The Rosenbergs were not satisfied with their recoveries in the bankruptcy court. Sara Rosenberg (Rosenberg’s wife) and several companies affiliated with the Rosenbergs filed a lawsuit seeking recovery of damages they allegedly suffered as a result of the involuntary bankruptcy filing under a state law theory of tortious interference with contracts and business relationships. The petitioning creditors filed a motion to dismiss the state law claims raised by the plaintiffs. The petitioning creditors argued that the third-party claims were preempted by the Bankruptcy Code’s provisions for damages resulting from an involuntary petition.
The petitioning creditors cited In re Miles, 430 F.3d 1083 (9th Cir. 2005). The 9th Circuit in Miles determined that 11 U.S.C. § 303(i) preempts any attempt by any party to recover damages outside of that permitted under 11 U.S.C. § 303. Section 303(i) only provides standing to the putative debtor. The district court agreed with the petitioning creditors and granted their motion to dismiss. But in August of 2016, the Third Circuit Court of Appeals held that the third-parties (not just the debtor) could pursue damages under a state law theory of tortious interference with contractual relations against the petitioning creditors arising out of the improvident involuntary petition filed against Mr. Rosenberg. Rosenberg v. DVI Receivables, XVII, LLC, et al., 835 F.3d 414 (3rd Cir. 2016).

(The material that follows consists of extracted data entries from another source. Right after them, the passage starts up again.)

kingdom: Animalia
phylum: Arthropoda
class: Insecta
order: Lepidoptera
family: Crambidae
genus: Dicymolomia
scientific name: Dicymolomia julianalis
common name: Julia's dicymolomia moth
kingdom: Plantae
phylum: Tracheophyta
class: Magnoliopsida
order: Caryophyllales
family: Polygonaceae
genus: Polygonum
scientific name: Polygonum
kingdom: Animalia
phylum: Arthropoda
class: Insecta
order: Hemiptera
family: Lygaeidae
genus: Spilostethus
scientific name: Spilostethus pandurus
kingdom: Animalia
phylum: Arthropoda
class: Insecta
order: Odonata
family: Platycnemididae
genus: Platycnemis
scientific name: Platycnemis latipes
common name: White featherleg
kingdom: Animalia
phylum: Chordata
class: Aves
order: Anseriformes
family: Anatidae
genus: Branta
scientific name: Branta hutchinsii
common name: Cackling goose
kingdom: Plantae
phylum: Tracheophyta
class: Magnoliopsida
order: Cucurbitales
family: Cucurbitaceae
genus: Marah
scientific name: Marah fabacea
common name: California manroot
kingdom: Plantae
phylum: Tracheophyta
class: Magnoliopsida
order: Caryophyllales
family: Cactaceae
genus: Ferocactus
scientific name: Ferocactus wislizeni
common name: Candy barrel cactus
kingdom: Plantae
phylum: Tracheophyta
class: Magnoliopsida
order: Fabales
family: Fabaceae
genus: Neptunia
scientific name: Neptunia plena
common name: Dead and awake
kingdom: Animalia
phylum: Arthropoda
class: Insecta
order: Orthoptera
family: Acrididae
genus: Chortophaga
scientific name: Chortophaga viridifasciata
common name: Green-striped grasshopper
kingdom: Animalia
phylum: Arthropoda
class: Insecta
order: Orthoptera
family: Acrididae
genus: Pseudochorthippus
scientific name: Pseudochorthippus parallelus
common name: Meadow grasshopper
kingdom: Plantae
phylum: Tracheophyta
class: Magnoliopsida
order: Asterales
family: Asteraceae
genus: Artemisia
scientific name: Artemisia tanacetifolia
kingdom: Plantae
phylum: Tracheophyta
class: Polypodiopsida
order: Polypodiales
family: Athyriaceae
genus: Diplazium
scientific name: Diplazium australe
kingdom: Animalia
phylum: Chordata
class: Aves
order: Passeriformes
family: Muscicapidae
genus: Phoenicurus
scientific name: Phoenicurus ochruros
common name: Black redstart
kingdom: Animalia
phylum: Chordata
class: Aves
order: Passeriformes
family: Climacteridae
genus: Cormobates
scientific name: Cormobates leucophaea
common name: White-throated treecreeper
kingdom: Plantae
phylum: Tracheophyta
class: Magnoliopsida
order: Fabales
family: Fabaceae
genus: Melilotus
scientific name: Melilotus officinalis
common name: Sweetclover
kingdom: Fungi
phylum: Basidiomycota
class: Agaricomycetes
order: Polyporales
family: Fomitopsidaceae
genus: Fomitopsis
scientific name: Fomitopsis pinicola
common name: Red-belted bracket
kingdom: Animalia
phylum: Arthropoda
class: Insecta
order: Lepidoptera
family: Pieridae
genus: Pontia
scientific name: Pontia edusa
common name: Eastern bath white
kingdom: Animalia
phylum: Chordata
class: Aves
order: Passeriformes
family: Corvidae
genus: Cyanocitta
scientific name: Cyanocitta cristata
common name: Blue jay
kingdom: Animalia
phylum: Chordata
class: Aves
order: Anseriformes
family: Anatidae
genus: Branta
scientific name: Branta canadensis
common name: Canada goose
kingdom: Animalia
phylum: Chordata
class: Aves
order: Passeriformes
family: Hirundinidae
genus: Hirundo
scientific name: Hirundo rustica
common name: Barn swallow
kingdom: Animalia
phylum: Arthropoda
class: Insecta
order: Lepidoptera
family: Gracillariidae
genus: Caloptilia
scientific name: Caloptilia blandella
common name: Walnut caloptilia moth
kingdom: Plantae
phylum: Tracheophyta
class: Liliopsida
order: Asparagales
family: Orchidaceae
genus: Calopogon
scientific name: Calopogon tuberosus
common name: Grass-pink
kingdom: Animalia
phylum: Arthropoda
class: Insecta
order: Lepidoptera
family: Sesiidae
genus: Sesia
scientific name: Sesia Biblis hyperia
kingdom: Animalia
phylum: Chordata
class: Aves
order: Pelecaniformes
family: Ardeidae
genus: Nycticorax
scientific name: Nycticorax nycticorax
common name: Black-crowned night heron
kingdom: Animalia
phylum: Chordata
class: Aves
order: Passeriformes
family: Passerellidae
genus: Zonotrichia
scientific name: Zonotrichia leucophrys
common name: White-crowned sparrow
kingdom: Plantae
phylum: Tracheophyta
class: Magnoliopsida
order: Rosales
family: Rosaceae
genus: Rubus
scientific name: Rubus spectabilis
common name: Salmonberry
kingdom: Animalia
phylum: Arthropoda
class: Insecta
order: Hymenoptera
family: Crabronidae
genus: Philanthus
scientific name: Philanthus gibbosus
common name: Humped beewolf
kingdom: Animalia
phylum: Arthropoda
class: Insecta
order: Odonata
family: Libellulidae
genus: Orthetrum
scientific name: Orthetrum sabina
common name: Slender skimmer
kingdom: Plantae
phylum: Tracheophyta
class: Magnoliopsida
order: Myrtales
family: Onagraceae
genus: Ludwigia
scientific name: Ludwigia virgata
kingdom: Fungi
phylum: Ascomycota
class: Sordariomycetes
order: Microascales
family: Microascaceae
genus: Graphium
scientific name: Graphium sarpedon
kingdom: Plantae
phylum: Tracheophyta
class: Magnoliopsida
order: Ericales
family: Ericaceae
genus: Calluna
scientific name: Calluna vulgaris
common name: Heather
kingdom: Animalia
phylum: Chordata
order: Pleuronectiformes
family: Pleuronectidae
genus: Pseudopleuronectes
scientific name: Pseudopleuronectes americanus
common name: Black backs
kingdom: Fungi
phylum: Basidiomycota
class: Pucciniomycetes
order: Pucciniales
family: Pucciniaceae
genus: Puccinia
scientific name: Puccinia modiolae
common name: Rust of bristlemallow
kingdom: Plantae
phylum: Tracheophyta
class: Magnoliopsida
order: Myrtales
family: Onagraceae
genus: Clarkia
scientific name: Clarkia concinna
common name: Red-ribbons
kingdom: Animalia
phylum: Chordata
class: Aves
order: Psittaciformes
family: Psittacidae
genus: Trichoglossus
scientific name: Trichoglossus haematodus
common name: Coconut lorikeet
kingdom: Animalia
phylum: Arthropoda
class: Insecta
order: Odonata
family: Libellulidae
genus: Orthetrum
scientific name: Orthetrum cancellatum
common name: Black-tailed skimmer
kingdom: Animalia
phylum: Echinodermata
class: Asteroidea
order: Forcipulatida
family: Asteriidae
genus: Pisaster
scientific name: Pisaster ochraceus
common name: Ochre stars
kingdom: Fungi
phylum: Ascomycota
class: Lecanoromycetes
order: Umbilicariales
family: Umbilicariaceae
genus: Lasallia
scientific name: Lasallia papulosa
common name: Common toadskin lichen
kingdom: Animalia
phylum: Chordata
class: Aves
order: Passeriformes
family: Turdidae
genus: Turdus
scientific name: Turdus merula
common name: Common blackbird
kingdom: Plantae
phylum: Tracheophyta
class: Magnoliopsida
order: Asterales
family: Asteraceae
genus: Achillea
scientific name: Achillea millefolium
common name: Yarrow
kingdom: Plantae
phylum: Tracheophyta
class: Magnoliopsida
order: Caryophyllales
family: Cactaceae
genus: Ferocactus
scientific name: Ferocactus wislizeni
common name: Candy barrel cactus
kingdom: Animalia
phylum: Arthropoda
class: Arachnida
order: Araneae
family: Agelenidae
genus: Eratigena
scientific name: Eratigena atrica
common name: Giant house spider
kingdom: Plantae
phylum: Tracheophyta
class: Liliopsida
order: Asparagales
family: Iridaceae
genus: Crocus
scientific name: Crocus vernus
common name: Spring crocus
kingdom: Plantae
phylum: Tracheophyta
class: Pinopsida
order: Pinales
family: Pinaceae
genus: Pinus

In making this determination, the 3rd Circuit split with the 9th Circuit Miles decision and opened up a significant additional potential avenue of recovery for those that believe they have been harmed by a dismissed involuntary petition. It is yet to be determined if the petitioning creditors will be liable to the third-parties for damages alleged to have been caused by the filing of the involuntary bankruptcy petition against Rosenberg, but the damages already awarded (in excess of $7 million) and the threat of additional damages serves as a reminder of the steep consequences of filing an involuntary bankruptcy petition.
Courts have warned that the “filing of an involuntary petition is an extreme remedy with serious consequences to the alleged debtor, such as loss of credit standing, inability to transfer assets and carry on business affairs, and public embarrassment,” In re Reid, 773 F.2d 945, 946 (7th Cir. 1985), so most courts in the right circumstances will not shirk from awarding serious damages to remedy bad faith involuntary petitions. Caveat creditors.